I was sitting at the top of a hill in a big brick house with a four-car garage. I had a boat. I was divorced. My children hated me. I hated them. I had a great big TV and refrigerator full of beer. I had my jingles. I had gout. My dick was filled with gonorrhea. My dick didn’t work. I had gray skin. I was half-bug. Bug-like, flopping around, eating disks of mechanically-separated ham. I had Bacon over the mantel, in front of the picture of my second wife. All in front of pink Jesus. I’d eat bacon and stare up at it. My third wife was much better. She was model. She knew nothing. I knew nothing. Any time I started to know something, I reached for my bacon. There were magazines with stretched versions of my face on the floor looking up at me. Hey! You, idiot! They’d all sing. Like Elvis, but when he got fat. Greasy pus singing. Greasy dog. I had a dog who I loved. I’d named him Brownhead. He sat in the sun. He licked at his balls. I had a toe. The doctor said it looked wrong. Come on, toe! I’d scream at it on my couch. Propped up. In a bucket of ice. I wouldn’t worry.
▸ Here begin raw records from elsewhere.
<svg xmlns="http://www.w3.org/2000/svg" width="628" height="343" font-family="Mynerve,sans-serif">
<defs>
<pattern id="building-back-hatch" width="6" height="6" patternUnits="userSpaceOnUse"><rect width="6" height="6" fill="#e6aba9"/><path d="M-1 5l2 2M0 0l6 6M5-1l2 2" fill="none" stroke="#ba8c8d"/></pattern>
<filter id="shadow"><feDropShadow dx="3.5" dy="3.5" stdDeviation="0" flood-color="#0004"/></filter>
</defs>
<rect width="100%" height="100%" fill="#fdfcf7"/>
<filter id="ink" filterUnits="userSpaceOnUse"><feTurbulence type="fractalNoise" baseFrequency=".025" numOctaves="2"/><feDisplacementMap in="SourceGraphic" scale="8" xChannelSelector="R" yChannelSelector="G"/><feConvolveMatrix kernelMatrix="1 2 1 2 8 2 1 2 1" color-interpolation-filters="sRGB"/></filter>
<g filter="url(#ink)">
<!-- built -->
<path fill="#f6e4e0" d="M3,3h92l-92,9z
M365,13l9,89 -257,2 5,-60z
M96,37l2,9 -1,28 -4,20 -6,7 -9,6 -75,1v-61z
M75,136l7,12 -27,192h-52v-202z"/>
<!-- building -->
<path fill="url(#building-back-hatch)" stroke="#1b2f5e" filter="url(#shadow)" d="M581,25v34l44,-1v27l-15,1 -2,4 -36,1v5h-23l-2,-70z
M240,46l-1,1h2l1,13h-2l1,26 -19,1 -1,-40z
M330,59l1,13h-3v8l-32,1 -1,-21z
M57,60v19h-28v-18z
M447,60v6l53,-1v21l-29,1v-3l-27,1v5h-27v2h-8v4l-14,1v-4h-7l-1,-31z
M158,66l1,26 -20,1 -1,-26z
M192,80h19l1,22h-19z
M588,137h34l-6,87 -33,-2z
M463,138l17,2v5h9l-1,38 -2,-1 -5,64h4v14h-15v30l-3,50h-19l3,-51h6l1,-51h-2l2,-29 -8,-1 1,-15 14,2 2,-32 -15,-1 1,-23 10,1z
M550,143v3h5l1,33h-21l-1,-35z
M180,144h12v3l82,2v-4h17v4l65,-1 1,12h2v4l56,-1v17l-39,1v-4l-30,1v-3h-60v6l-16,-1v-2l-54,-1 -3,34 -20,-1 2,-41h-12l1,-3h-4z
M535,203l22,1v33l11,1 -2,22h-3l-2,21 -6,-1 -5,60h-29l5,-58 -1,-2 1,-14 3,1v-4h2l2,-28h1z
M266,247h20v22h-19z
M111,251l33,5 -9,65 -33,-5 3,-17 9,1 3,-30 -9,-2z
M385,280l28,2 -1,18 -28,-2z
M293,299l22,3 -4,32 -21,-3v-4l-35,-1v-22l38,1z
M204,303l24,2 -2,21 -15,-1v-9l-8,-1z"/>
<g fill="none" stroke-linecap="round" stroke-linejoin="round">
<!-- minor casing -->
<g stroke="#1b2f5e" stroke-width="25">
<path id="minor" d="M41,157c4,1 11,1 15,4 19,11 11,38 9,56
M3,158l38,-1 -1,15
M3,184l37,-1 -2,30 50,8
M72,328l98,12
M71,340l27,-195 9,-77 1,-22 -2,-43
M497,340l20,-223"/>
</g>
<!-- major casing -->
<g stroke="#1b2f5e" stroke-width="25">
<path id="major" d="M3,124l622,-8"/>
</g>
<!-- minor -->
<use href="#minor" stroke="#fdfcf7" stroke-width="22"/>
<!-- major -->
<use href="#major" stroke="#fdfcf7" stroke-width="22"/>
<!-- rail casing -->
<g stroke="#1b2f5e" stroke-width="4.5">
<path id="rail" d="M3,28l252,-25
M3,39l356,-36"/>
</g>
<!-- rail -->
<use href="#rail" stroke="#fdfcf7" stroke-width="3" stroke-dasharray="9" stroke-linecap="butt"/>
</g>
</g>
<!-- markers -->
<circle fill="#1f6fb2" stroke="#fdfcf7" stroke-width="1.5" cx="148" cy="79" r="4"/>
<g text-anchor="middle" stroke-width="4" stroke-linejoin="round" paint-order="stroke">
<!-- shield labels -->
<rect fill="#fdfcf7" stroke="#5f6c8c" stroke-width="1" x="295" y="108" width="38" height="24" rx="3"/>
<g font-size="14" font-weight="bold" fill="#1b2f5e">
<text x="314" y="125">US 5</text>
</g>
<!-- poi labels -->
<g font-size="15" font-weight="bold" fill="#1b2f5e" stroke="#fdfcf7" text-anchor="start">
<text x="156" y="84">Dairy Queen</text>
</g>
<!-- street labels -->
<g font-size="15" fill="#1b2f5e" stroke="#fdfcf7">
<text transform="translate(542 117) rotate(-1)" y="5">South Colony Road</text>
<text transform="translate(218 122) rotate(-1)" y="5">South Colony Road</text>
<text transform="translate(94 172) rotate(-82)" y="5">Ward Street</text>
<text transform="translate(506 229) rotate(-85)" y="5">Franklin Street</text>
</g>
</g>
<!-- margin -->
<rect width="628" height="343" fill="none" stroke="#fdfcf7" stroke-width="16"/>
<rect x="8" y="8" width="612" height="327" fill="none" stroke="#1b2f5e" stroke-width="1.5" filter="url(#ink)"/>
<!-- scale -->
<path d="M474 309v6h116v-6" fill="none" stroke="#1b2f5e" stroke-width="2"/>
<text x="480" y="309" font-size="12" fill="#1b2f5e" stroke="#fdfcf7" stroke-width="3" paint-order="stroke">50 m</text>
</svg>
I had the money to cut things off. If it came to that. I’d replace it with something better. Maybe a pogo. Maybe a little puppet of my kids. Then they would talk to me and say I was their favorite. I could change them out and stick on my heroes. Maybe Exley. Or no, Mishima. No, that wouldn’t look right. I’d pick Exley and we’d drink together. Me and toe-Exley. He’d tell me I was doing good. Then we’d blow our brains out. He didn’t go like that, but I’d always dreamed of not waiting until I shit my pants. I would look at all my stuff. My cars. My paintings. I’d have a Guston above the Bacon. I’d eat chicken and drink wine. I’d wake up at ten, even ten thirty! Because I wouldn’t have no stupid job! Hounding me. For pages of bile. I’d be calm. My butler would wear a tuxedo and fuss over his mustache and with a ring of a bell he’d bring me little finger sandwiches and cocaine.

And down in an office somewhere—in this dream I lived in Valencia, so down would be something off Carrer de Colon—there would be rows and rows of dog houses that I owned. Big suckers, but not too big. Inside I’d have naked MFA students, and I wouldn’t want them getting too comfortable. Each would be chained to a laptop. And if one produced enough good pages, I’d feed them an apple. They’d be my pets. I’d treat them horribly, because writers need to struggle to produce good honest work. That’s what I’d been told. I certainly struggled now, in reality, so hopefully I got to continue living this life of toil and sweat and failure and hangovers, because then I’d really be on to something. I was brimming with failure! I prayed. Continue to give me the shit, O writing god! Make my life shit so that my dreams come true! 

I felt it. Cosmic tracks shifting and locking into place. Out there in velvet dreamland, one day, my writing would be sent from my office (I’d have my top manager pick the very best stuff) to collect accolades and money and I’d feel really fine about not having to fail at the advertising agency anymore. And when I died, my tombstone would stretch up into the sky. None of my family would come to rest flowers and gloat. For on it, I’d have the engraver list every single dream of mine that came true after cutting all the rotting silver fat from my stinking life.

“Steaks are ready!” I called out, bringing the serving plate to the table.